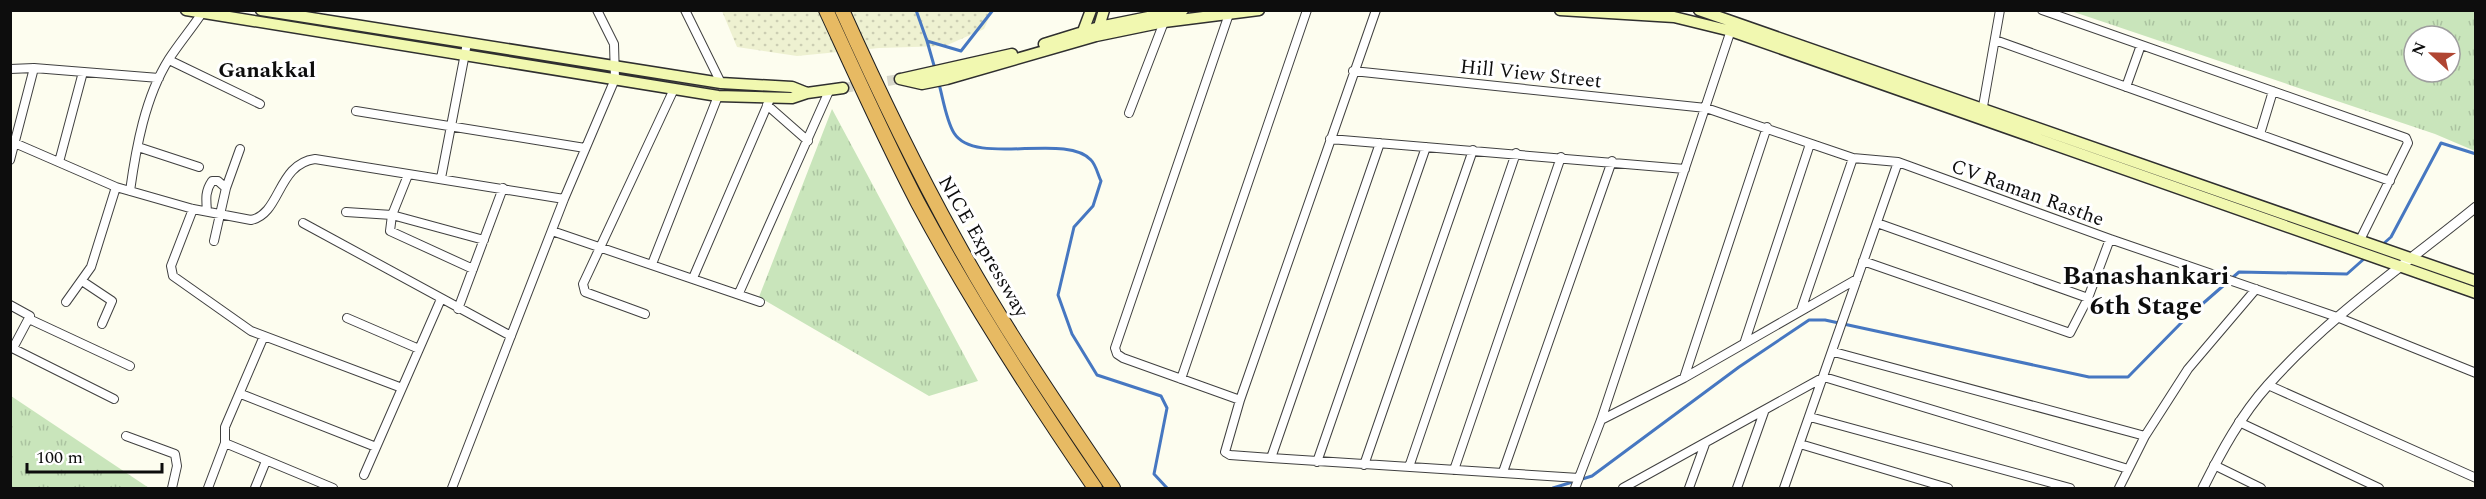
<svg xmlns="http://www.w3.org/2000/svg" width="2486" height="499" font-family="Spectral,serif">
  <defs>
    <pattern id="farmland-dots" width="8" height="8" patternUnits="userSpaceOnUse" patternTransform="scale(1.5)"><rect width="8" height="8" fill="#eef1d1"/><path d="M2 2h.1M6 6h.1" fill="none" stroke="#cbcdb2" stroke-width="1.8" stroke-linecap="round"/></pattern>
    <pattern id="grass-tufts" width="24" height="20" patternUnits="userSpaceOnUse" patternTransform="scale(1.5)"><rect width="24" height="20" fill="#c9e5bb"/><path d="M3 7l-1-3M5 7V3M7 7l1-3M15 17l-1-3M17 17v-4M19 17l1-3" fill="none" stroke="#abc3a0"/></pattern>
  </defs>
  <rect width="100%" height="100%" fill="#fdfdef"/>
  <path fill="url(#farmland-dots)" d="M722,11h270l-8,18 -39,17 -66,2 -82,8 -60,-9z"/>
  <path fill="url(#grass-tufts)" fill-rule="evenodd" d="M2071,11h404v140l-40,-17zM2414,36h36v36h-36z
    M832,109l146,272 -49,15 -170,-99z
    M11,396l138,92h-138z"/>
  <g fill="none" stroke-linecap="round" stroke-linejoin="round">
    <path stroke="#4677c1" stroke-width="3" d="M916,10l11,31 34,10 32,-41
      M927,41l8,28
      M939,84c4,14 7,36 15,49 21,34 112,-1 137,27 5,5 7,15 10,21l-8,25 -19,21 -16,68 14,39 25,41 64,21 6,12 -13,66 13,14
      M2382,245l9,-8 50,-94 35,11
      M1553,488l39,-12 147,-109 70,-47h16l264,57h39l56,-57 55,-48 108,2 18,-16"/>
    <path stroke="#d9d9cd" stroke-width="10" stroke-dasharray="10 5" stroke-linecap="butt" d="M843,88l57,-9"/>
    <g stroke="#404040" stroke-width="10">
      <path id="minor" d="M685,10l36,73
        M1376,10l-136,390 -15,52 5,3 41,3 308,20
        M2042,10l364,128 2,5 -48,97
        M1229,14l-114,334 2,6 6,4 117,42
        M1995,40l395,141
        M169,60l91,44
        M10,69l24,-1 125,10
        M1353,71l353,37 147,50 45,4 212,77 227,78 139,56
        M2126,87l15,-42
        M767,105l41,36
        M356,111l229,37
        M1982,112l18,-102
        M1129,113l35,-91
        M2260,134l13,-43
        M1330,139l355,30
        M10,141l106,46 77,22 58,11c30,-6 26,-56 64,-61l249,40
        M138,147l61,20
        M10,160l24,-92
        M59,162l24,-90
        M408,175l-16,40 -2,16 83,38
        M441,178l26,-135
        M130,191c6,-43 15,-94 39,-132 11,-17 24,-32 35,-49
        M193,209l-22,57 2,10 78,55 151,57
        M207,211c-1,-12 -2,-20 5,-30h6l8,7 14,-39
        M346,212l46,3 92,25
        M303,223l208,113
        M1877,223l211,75
        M552,231l208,71
        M214,241l12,-53
        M1863,261l207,72 18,-35 22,-59
        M652,264l66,-168
        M693,278l77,-179
        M82,281l30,20 -10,23
        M739,293l90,-202
        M66,302l25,-35 25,-80
        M10,305l20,11 -17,32
        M458,309l45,-121
        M1801,310l52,-152
        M645,314l-60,-22 -2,-8 91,-195
        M347,318l72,31
        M29,319l101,47
        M264,336l-39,91v16l108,45
        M1745,341l65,-197
        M10,347l104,52
        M1834,352l311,84
        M1684,378l83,-251
        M1181,379l126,-369
        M2268,385l208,93
        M241,394l135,53
        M1810,417l260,71
        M1601,420l83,-42 173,-99
        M2239,422l140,66
        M126,436l49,18 2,12 -5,22
        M1800,444l148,44
        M1271,458l109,-315
        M1317,462l109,-315
        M1364,465l109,-315
        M2214,465l47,23
        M1409,467l107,-314
        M1454,470l107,-313
        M1503,472l109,-311
        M364,475l77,-176
        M208,488l17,-45
        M255,488l11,-27
        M452,488l112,-289 51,-120 -1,-35 -17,-34
        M1575,488l26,-68 131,-393
        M1623,488l201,-111 304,92
        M1689,488l16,-44
        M1737,488l27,-76
        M1784,488l114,-326
        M2119,488l26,-52 43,-67 68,-80"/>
    </g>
    <g stroke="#404040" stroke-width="11">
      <path id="tertiary" d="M2203,488c18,-36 38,-73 65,-103 61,-69 138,-121 208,-178"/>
    </g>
    <g stroke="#2f2f2f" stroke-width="13">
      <path id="secondary" d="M186,10l532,86 74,2 15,-5 36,-5
        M261,10l460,73 71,4 15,6
        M1560,10l114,7 57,14 745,262
        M1699,10l777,271
        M1098,30l6,-20
        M1082,34l9,-24
        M1044,44l55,-17 84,-17
        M900,79l22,5 25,-5 149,-43 68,-14 95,-12
        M901,79l111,-25"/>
    </g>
    <g stroke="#1e1e1e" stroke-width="16">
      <path id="motorway" d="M826,10c30,65 59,130 92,193 53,99 114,193 177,285
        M842,10c35,78 72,155 113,229 47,86 103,168 158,249"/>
    </g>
    <use href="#minor" stroke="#fff" stroke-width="8"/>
    <use href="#tertiary" stroke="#fff" stroke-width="9"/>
    <use href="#secondary" stroke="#f1f8b0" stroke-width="10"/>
    <use href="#motorway" stroke="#e7ba63" stroke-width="14"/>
  </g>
  <g text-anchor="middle" stroke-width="6" stroke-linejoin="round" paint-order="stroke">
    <g font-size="20" fill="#0d0d0d" stroke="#fff">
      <text transform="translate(1531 73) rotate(6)" y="7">Hill View Street</text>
      <text transform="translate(2028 192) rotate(20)" y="7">CV Raman Rasthe</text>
      <text transform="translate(984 246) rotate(60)" y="7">NICE Expressway</text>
    </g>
    <g font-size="22" font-weight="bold" fill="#0d0d0d" stroke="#fff">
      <text x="267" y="77">Ganakkal</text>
    </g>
    <g font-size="26" font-weight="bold" fill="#0d0d0d" stroke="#fff">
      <text x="2146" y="284">Banashankari<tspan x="2146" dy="30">6th Stage</tspan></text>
    </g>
  </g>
  <rect width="2486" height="499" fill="none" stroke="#0d0d0d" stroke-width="24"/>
  <g transform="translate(2432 54) rotate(292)"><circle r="28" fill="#ffffff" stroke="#9e9e9e" stroke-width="1.5"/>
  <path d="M0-4.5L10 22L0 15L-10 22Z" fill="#b04532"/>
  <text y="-9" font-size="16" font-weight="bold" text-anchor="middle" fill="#0d0d0d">N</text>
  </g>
  <path d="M27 463v9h135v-9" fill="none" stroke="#0d0d0d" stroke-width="3"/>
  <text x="36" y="463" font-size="18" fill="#0d0d0d" stroke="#ffffff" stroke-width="4.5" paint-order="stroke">100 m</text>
</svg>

----------------------------------------

▸ Brief
Each record must be returned exactly as it stands, and the images omitted.

▸ Response
<svg xmlns="http://www.w3.org/2000/svg" width="2486" height="499" font-family="Spectral,serif">
  <defs>
    <pattern id="farmland-dots" width="8" height="8" patternUnits="userSpaceOnUse" patternTransform="scale(1.5)"><rect width="8" height="8" fill="#eef1d1"/><path d="M2 2h.1M6 6h.1" fill="none" stroke="#cbcdb2" stroke-width="1.8" stroke-linecap="round"/></pattern>
    <pattern id="grass-tufts" width="24" height="20" patternUnits="userSpaceOnUse" patternTransform="scale(1.5)"><rect width="24" height="20" fill="#c9e5bb"/><path d="M3 7l-1-3M5 7V3M7 7l1-3M15 17l-1-3M17 17v-4M19 17l1-3" fill="none" stroke="#abc3a0"/></pattern>
  </defs>
  <rect width="100%" height="100%" fill="#fdfdef"/>
  <path fill="url(#farmland-dots)" d="M722,11h270l-8,18 -39,17 -66,2 -82,8 -60,-9z"/>
  <path fill="url(#grass-tufts)" fill-rule="evenodd" d="M2071,11h404v140l-40,-17zM2414,36h36v36h-36z
    M832,109l146,272 -49,15 -170,-99z
    M11,396l138,92h-138z"/>
  <g fill="none" stroke-linecap="round" stroke-linejoin="round">
    <path stroke="#4677c1" stroke-width="3" d="M916,10l11,31 34,10 32,-41
      M927,41l8,28
      M939,84c4,14 7,36 15,49 21,34 112,-1 137,27 5,5 7,15 10,21l-8,25 -19,21 -16,68 14,39 25,41 64,21 6,12 -13,66 13,14
      M2382,245l9,-8 50,-94 35,11
      M1553,488l39,-12 147,-109 70,-47h16l264,57h39l56,-57 55,-48 108,2 18,-16"/>
    <path stroke="#d9d9cd" stroke-width="10" stroke-dasharray="10 5" stroke-linecap="butt" d="M843,88l57,-9"/>
    <g stroke="#404040" stroke-width="10">
      <path id="minor" d="M685,10l36,73
        M1376,10l-136,390 -15,52 5,3 41,3 308,20
        M2042,10l364,128 2,5 -48,97
        M1229,14l-114,334 2,6 6,4 117,42
        M1995,40l395,141
        M169,60l91,44
        M10,69l24,-1 125,10
        M1353,71l353,37 147,50 45,4 212,77 227,78 139,56
        M2126,87l15,-42
        M767,105l41,36
        M356,111l229,37
        M1982,112l18,-102
        M1129,113l35,-91
        M2260,134l13,-43
        M1330,139l355,30
        M10,141l106,46 77,22 58,11c30,-6 26,-56 64,-61l249,40
        M138,147l61,20
        M10,160l24,-92
        M59,162l24,-90
        M408,175l-16,40 -2,16 83,38
        M441,178l26,-135
        M130,191c6,-43 15,-94 39,-132 11,-17 24,-32 35,-49
        M193,209l-22,57 2,10 78,55 151,57
        M207,211c-1,-12 -2,-20 5,-30h6l8,7 14,-39
        M346,212l46,3 92,25
        M303,223l208,113
        M1877,223l211,75
        M552,231l208,71
        M214,241l12,-53
        M1863,261l207,72 18,-35 22,-59
        M652,264l66,-168
        M693,278l77,-179
        M82,281l30,20 -10,23
        M739,293l90,-202
        M66,302l25,-35 25,-80
        M10,305l20,11 -17,32
        M458,309l45,-121
        M1801,310l52,-152
        M645,314l-60,-22 -2,-8 91,-195
        M347,318l72,31
        M29,319l101,47
        M264,336l-39,91v16l108,45
        M1745,341l65,-197
        M10,347l104,52
        M1834,352l311,84
        M1684,378l83,-251
        M1181,379l126,-369
        M2268,385l208,93
        M241,394l135,53
        M1810,417l260,71
        M1601,420l83,-42 173,-99
        M2239,422l140,66
        M126,436l49,18 2,12 -5,22
        M1800,444l148,44
        M1271,458l109,-315
        M1317,462l109,-315
        M1364,465l109,-315
        M2214,465l47,23
        M1409,467l107,-314
        M1454,470l107,-313
        M1503,472l109,-311
        M364,475l77,-176
        M208,488l17,-45
        M255,488l11,-27
        M452,488l112,-289 51,-120 -1,-35 -17,-34
        M1575,488l26,-68 131,-393
        M1623,488l201,-111 304,92
        M1689,488l16,-44
        M1737,488l27,-76
        M1784,488l114,-326
        M2119,488l26,-52 43,-67 68,-80"/>
    </g>
    <g stroke="#404040" stroke-width="11">
      <path id="tertiary" d="M2203,488c18,-36 38,-73 65,-103 61,-69 138,-121 208,-178"/>
    </g>
    <g stroke="#2f2f2f" stroke-width="13">
      <path id="secondary" d="M186,10l532,86 74,2 15,-5 36,-5
        M261,10l460,73 71,4 15,6
        M1560,10l114,7 57,14 745,262
        M1699,10l777,271
        M1098,30l6,-20
        M1082,34l9,-24
        M1044,44l55,-17 84,-17
        M900,79l22,5 25,-5 149,-43 68,-14 95,-12
        M901,79l111,-25"/>
    </g>
    <g stroke="#1e1e1e" stroke-width="16">
      <path id="motorway" d="M826,10c30,65 59,130 92,193 53,99 114,193 177,285
        M842,10c35,78 72,155 113,229 47,86 103,168 158,249"/>
    </g>
    <use href="#minor" stroke="#fff" stroke-width="8"/>
    <use href="#tertiary" stroke="#fff" stroke-width="9"/>
    <use href="#secondary" stroke="#f1f8b0" stroke-width="10"/>
    <use href="#motorway" stroke="#e7ba63" stroke-width="14"/>
  </g>
  <g text-anchor="middle" stroke-width="6" stroke-linejoin="round" paint-order="stroke">
    <g font-size="20" fill="#0d0d0d" stroke="#fff">
      <text transform="translate(1531 73) rotate(6)" y="7">Hill View Street</text>
      <text transform="translate(2028 192) rotate(20)" y="7">CV Raman Rasthe</text>
      <text transform="translate(984 246) rotate(60)" y="7">NICE Expressway</text>
    </g>
    <g font-size="22" font-weight="bold" fill="#0d0d0d" stroke="#fff">
      <text x="267" y="77">Ganakkal</text>
    </g>
    <g font-size="26" font-weight="bold" fill="#0d0d0d" stroke="#fff">
      <text x="2146" y="284">Banashankari<tspan x="2146" dy="30">6th Stage</tspan></text>
    </g>
  </g>
  <rect width="2486" height="499" fill="none" stroke="#0d0d0d" stroke-width="24"/>
  <g transform="translate(2432 54) rotate(292)"><circle r="28" fill="#ffffff" stroke="#9e9e9e" stroke-width="1.5"/>
  <path d="M0-4.5L10 22L0 15L-10 22Z" fill="#b04532"/>
  <text y="-9" font-size="16" font-weight="bold" text-anchor="middle" fill="#0d0d0d">N</text>
  </g>
  <path d="M27 463v9h135v-9" fill="none" stroke="#0d0d0d" stroke-width="3"/>
  <text x="36" y="463" font-size="18" fill="#0d0d0d" stroke="#ffffff" stroke-width="4.5" paint-order="stroke">100 m</text>
</svg>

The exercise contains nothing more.